● **Brano del documento**:
################

Milleproroghe, Paita (IV): chi assumerà dipendenti concessionarie?

Pol/Luc

Roma, 21 dic. (askanews) - "Sul tema concessioni, è giusto ridiscutere il sistema, ma con serietà. Se le anticipazioni che stanno uscendo fossero confermate, non sarebbe centrato l'obiettivo di una riforma seria. D'altronde il milleproroghe non può essere la sede corretta". Lo dichiara Raffaella Paita, capogruppo di Italia Viva in Commissione Trasporti alla Camera

"Nella fase transitoria si affida la gestione ad Anas. C'è da chiedersi però se Anas ha adeguate strutture e risorse anche per esercitare la funzione di controllo sulle opere e la manutenzione. Viene poi inserita la possibilità di modificare tutti i contratti con i concessionari in corso. Mi sembra molto pericoloso - sottolinea - cambiare contratti in essere anche per i possibili contenziosi che molto probabilmente si apriranno. Si introduce un pericoloso principio di incertezza per gli investitori che fuggiranno dall'Italia e a farne le spese potrebbero essere gli investimenti".

################

● **Dati salvati**:
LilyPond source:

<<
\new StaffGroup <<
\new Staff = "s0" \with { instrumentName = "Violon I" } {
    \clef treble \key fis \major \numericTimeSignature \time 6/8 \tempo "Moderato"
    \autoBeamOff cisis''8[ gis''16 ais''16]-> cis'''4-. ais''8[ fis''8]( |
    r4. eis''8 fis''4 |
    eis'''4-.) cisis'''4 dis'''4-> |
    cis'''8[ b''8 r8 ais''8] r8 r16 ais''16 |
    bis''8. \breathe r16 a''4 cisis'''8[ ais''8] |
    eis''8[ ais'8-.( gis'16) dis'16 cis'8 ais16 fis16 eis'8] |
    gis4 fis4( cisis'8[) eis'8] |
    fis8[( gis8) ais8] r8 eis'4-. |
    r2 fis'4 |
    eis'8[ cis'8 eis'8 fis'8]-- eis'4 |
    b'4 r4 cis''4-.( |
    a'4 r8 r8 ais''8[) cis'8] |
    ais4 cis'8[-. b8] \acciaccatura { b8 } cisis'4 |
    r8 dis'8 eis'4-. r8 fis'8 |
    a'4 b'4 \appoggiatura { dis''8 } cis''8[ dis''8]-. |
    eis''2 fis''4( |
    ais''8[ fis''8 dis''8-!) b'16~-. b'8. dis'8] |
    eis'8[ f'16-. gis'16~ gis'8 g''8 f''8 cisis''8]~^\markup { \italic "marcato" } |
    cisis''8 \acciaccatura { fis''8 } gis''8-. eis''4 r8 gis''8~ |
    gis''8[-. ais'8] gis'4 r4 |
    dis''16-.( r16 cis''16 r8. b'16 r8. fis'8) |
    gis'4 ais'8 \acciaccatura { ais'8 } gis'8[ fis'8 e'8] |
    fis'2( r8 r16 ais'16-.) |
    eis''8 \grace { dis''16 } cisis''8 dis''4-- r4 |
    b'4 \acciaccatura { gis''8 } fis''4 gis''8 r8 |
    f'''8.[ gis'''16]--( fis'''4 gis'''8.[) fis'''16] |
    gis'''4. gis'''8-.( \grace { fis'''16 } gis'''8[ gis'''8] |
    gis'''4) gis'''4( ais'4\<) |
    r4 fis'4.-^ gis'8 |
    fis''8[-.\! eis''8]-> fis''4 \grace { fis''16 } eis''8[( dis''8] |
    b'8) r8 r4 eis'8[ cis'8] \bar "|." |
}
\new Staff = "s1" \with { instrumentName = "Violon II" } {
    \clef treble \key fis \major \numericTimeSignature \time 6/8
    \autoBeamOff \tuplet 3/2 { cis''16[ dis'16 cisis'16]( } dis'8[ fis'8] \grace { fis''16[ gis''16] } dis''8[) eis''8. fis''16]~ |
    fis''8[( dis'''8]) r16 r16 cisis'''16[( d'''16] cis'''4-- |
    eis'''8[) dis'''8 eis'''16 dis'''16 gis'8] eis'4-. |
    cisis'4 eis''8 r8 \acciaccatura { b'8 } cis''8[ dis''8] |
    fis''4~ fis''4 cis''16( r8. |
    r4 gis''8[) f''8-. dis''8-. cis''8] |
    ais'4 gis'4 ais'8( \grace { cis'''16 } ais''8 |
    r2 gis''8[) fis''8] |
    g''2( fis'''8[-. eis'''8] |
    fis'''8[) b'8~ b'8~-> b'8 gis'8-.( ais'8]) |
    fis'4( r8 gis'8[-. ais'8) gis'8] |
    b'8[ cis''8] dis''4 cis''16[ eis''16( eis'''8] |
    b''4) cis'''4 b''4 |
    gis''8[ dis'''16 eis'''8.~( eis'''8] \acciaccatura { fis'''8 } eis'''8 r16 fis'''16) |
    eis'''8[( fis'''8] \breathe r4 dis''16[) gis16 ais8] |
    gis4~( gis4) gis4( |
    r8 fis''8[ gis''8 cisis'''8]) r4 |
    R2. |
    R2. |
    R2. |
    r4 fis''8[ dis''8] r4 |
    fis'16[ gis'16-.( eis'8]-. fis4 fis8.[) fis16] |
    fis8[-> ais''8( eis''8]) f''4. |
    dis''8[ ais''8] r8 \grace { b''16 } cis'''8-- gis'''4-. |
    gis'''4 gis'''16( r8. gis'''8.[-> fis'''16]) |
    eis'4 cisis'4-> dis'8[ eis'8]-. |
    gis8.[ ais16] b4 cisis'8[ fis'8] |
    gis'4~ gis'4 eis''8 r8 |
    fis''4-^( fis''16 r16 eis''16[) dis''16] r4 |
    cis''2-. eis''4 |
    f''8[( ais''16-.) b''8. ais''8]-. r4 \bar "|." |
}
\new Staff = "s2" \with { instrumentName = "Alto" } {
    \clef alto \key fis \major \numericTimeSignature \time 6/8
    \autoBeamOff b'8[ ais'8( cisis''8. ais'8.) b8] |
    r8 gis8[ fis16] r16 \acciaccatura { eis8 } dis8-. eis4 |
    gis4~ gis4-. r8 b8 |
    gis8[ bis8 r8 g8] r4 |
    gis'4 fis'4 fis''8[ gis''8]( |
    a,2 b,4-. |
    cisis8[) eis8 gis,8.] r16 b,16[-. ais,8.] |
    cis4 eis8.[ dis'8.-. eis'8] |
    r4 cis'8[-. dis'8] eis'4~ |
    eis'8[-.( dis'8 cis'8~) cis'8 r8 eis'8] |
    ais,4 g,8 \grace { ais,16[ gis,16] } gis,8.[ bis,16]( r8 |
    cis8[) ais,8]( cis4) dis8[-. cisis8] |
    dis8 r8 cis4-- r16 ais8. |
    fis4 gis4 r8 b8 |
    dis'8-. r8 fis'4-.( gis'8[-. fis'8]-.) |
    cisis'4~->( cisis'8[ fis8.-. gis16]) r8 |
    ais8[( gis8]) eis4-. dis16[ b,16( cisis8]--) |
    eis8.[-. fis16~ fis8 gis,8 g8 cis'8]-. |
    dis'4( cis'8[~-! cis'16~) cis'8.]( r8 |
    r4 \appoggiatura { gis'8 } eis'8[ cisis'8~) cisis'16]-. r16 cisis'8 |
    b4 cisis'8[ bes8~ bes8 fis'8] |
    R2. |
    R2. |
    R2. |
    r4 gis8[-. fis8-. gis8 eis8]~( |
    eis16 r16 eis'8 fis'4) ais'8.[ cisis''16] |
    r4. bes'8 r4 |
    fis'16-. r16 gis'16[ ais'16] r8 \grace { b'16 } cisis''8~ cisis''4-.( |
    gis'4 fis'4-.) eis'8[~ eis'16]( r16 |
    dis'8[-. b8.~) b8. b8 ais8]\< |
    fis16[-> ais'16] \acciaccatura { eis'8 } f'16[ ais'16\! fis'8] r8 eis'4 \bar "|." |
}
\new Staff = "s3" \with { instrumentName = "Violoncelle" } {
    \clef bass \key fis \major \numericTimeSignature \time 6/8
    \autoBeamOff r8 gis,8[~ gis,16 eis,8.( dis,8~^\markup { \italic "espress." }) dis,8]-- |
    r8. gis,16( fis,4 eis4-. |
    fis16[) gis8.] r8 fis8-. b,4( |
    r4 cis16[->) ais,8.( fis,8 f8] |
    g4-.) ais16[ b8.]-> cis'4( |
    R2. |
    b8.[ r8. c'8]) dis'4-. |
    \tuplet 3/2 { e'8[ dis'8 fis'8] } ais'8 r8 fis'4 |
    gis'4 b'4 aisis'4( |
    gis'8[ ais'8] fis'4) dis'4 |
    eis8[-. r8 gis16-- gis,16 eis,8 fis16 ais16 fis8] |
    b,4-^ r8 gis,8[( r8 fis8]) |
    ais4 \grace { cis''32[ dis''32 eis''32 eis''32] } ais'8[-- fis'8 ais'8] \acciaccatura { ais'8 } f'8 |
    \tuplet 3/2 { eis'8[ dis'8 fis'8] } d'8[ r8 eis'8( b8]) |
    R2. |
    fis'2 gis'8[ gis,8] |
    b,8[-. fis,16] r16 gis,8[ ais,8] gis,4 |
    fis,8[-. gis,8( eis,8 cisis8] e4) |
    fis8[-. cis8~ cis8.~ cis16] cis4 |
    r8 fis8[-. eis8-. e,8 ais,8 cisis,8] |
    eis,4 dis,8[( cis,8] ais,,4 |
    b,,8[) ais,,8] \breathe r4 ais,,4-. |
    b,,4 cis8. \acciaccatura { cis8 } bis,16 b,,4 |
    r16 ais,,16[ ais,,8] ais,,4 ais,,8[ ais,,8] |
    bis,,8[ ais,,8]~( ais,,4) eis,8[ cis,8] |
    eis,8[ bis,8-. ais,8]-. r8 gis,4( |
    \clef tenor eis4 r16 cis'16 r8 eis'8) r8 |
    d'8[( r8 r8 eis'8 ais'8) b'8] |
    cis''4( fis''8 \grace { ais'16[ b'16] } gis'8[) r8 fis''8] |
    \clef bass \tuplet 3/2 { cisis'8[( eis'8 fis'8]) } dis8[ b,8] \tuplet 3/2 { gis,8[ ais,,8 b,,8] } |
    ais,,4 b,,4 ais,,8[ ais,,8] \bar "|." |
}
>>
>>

################

● **Cosa fare**:
a – Elenca tutte le organizzazioni e gli enti nominati nell'articolo sul milleproroghe.
b – Porta avanti l'articolo sul milleproroghe scrivendo il pezzo che viene dopo l'ultima frase.
Il materiale non ha niente a che fare con l'articolo sul milleproroghe.

● **Le risposte**:
a –
- askanews
- Italia Viva
- Commissione Trasporti
- Camera
- Anas

b –
"Ricordo a tutti che si era parlato di strutturare un nuovo modello concessorio sulla base delle indicazioni di Autorità per la regolazione dei trasporti. Ma il contenuto del milleproroghe è coerente con quelle indicazioni? E infine due domande: chi realizzerà la Gronda se la concessione ora passa ad Anas? La paga lo stato? E poi manca completamente il riferimento a clausole sociali per i dipendenti dei concessionari. Chi li assume, Anas?", conclude.